Le passé était mort. L'avenir n'offrait plus d'espoir. Voilà ce que Rolland avait fui. C'était une décision commune, singulière pour ceux d'ici. Mourir ensemble.
Dans le pays, on naît esclave des terres, sans trop y penser. On enterre ses parents avec leurs propres pères, on cultive les champs, on engrange pour l'hiver. Ceux qui ont trouvé une compagne se considèrent heureux. C'était avant que les enfants ne partent pour la ville, fuient leurs responsabilités, se retrouvent désemparés, expatriés, ailleurs...
Un soir d'hiver, alors que le toit de la grange s'était effondré, que les bêtes gelées avaient rendu l'âme, sous les ardoises ébréchées, les gravats et la paille qui étouffaient leurs râles, le couple, désespéré, avait planifié l'inavouable. Le moment était venu de capituler.

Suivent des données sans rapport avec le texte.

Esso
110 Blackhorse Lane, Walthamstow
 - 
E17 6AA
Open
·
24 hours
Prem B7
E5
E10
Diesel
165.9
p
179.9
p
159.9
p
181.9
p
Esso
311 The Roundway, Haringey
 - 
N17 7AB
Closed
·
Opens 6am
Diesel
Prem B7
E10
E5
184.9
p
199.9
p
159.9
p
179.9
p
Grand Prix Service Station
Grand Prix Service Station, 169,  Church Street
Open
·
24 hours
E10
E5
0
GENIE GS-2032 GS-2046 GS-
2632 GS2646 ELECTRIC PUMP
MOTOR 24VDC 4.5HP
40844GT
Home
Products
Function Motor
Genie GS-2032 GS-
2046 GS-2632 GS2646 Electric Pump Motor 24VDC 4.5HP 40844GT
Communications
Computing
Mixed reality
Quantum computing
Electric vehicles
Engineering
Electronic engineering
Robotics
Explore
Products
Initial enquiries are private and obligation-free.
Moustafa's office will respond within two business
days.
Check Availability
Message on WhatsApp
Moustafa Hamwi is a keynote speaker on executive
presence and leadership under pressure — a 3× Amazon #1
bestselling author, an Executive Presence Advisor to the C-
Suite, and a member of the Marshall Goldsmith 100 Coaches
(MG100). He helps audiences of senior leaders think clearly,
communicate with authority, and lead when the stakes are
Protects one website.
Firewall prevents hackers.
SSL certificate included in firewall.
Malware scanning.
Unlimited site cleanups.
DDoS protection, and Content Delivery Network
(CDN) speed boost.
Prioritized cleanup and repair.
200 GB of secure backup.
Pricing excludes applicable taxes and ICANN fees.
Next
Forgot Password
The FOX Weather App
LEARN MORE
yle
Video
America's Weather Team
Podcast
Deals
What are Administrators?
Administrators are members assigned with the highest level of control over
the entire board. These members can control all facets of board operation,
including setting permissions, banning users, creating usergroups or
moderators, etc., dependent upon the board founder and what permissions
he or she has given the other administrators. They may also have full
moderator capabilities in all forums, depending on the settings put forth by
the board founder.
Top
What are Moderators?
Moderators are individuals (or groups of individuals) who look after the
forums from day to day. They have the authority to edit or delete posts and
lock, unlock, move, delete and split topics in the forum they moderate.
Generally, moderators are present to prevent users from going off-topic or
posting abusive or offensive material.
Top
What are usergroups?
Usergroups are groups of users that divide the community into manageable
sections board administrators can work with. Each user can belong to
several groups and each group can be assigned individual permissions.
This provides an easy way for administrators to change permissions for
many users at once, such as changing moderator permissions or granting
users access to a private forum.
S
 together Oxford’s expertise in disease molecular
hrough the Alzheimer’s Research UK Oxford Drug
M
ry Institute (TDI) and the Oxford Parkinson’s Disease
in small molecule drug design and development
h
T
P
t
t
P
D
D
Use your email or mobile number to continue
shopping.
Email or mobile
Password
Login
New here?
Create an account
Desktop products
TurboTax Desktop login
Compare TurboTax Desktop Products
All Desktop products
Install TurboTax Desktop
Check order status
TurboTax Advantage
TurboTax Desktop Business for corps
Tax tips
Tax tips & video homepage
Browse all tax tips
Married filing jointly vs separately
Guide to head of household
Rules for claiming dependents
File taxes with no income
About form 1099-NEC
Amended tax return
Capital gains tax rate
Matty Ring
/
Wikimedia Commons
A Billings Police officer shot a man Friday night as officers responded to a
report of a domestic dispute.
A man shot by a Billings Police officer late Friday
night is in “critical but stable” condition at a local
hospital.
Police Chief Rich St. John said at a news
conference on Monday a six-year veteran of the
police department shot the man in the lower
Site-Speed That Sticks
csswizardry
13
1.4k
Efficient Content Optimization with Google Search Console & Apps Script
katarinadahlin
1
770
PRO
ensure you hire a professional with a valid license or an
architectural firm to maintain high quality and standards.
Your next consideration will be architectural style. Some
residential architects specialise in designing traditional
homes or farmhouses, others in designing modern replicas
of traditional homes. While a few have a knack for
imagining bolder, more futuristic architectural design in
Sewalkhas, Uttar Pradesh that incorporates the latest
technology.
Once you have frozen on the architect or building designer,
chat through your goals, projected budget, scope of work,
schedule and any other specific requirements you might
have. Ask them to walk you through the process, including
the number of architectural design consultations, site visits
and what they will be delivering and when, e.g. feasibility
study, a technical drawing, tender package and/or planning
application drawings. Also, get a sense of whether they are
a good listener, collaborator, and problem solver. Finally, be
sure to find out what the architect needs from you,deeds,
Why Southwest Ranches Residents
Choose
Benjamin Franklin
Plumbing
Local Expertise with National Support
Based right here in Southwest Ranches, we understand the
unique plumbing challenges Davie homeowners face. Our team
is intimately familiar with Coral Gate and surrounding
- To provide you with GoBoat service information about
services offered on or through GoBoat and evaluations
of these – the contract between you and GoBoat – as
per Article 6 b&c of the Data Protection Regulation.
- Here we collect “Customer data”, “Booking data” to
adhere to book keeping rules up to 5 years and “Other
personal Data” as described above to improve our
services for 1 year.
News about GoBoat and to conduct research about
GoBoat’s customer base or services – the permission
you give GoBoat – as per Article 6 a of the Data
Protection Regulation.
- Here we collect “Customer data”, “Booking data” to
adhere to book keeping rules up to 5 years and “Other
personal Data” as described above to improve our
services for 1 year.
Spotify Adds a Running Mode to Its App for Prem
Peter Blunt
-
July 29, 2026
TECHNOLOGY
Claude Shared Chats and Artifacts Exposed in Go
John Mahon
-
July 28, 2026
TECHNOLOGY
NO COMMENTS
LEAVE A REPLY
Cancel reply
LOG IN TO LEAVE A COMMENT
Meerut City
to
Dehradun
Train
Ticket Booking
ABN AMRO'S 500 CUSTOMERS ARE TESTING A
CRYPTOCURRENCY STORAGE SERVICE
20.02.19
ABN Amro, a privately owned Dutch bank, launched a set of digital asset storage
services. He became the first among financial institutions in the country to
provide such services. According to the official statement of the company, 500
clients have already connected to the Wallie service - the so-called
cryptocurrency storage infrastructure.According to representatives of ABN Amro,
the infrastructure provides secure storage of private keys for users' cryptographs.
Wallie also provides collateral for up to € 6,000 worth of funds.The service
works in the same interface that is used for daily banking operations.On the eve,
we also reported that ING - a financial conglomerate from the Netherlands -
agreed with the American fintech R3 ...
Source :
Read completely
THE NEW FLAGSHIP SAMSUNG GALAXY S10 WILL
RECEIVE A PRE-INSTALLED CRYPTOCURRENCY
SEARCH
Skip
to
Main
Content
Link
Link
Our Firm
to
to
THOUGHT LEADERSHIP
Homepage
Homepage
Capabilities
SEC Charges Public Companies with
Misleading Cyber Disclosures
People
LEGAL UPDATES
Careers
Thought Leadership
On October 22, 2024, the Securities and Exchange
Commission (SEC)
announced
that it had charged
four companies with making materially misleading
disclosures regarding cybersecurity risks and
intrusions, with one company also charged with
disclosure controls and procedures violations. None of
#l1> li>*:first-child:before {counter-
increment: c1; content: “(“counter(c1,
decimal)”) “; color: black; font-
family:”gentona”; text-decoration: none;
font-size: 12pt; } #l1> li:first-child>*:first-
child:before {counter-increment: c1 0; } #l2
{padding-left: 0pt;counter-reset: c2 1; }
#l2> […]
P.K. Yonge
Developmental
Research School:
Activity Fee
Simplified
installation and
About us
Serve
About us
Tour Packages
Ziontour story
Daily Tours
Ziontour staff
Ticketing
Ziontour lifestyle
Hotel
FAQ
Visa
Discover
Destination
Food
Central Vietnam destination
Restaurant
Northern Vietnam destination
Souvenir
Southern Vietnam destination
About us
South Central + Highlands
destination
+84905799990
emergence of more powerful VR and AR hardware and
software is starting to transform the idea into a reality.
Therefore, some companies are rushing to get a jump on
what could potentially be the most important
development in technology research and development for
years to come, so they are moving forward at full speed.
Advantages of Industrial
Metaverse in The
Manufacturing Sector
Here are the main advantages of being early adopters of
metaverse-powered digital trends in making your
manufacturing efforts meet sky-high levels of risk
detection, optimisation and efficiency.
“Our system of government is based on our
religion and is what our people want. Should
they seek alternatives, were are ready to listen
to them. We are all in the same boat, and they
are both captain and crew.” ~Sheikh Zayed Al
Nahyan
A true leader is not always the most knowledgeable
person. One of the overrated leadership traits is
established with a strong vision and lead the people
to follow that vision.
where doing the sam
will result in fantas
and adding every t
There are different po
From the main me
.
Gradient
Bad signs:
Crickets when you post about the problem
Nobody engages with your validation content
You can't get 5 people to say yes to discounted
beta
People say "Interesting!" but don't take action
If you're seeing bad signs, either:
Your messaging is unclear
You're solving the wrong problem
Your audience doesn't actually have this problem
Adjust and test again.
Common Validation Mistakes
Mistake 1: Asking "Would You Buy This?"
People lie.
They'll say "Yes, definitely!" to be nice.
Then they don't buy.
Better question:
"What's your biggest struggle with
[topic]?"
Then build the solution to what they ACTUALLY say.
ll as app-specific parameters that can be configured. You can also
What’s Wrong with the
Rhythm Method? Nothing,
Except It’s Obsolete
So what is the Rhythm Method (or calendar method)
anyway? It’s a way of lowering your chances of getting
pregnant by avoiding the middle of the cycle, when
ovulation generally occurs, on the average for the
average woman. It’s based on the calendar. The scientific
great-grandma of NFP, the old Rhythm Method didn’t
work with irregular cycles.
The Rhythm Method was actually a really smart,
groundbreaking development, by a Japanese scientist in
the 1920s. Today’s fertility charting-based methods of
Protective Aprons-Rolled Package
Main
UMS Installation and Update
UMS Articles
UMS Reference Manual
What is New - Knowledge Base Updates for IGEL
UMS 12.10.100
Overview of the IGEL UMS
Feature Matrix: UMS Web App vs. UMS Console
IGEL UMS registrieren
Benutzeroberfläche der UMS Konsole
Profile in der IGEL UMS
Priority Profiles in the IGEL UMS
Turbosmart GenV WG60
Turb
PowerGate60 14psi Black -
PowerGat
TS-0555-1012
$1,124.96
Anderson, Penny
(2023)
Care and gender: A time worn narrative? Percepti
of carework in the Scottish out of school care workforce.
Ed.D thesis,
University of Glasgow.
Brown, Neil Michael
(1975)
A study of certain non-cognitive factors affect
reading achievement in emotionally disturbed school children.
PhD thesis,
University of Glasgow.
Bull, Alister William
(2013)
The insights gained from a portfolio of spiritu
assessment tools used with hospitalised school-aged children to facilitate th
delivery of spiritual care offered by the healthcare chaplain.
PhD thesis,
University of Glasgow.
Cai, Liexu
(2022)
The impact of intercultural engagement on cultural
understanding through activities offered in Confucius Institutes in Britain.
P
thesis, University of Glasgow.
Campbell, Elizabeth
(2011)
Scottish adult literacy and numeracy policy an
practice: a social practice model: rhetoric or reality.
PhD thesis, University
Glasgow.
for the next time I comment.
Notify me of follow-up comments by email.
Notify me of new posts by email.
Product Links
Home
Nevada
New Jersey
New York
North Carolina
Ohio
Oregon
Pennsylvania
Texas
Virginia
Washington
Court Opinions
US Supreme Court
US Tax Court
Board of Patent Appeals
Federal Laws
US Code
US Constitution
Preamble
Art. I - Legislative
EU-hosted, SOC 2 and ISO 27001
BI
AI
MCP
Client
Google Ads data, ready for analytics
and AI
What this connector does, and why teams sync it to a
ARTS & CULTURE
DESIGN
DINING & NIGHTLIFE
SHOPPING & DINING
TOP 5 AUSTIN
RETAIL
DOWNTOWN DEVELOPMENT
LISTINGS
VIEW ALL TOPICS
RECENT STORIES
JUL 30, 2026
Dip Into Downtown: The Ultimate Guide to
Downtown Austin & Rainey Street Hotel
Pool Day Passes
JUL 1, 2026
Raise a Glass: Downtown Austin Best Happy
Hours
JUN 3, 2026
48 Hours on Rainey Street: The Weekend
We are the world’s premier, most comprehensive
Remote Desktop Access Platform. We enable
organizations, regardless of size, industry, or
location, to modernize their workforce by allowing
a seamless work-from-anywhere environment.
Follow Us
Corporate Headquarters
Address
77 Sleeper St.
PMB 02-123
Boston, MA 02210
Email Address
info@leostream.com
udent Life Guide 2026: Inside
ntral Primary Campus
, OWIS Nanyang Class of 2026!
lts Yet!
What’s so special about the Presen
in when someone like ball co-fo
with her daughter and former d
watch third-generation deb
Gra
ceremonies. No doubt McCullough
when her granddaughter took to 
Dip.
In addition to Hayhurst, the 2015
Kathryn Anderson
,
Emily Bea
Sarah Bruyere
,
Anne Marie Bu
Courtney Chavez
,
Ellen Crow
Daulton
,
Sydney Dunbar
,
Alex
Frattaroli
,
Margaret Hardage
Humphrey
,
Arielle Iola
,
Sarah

Le gel raidissait leurs membres, ankylosés d'avoir voulu dégager quelques brebis sous les décombres; la nature s'était pétrifiée sous les fils d'argent, et sans percevoir la beauté de ces filaments stellaires, leur coeur semblait s'être fracturé.
Rolland, le premier, avait tressé la corde de son destin. Sa résolution la convainquit, elle. Il fallait reconnaître leur défaite, face au vent.
Aujourd'hui, dans son champ de coquelicots, deux ans après le drame, elle se remémorait la scène.